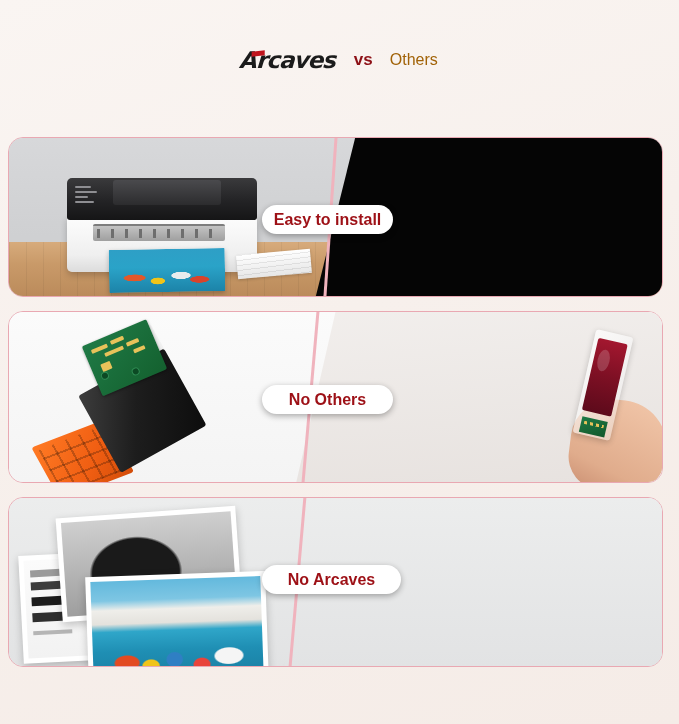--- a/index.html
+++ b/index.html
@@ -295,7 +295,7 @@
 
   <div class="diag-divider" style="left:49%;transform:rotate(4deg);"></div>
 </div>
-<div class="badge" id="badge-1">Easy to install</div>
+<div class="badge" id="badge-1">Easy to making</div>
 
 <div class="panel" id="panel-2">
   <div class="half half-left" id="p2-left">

Work instruction:
None of the pictures should appear; copy the rest of the material above exactly.

Answer section:
--- a/index.html
+++ b/index.html
@@ -295,7 +295,7 @@
 
   <div class="diag-divider" style="left:49%;transform:rotate(4deg);"></div>
 </div>
-<div class="badge" id="badge-1">Easy to install</div>
+<div class="badge" id="badge-1">Easy to making</div>
 
 <div class="panel" id="panel-2">
   <div class="half half-left" id="p2-left">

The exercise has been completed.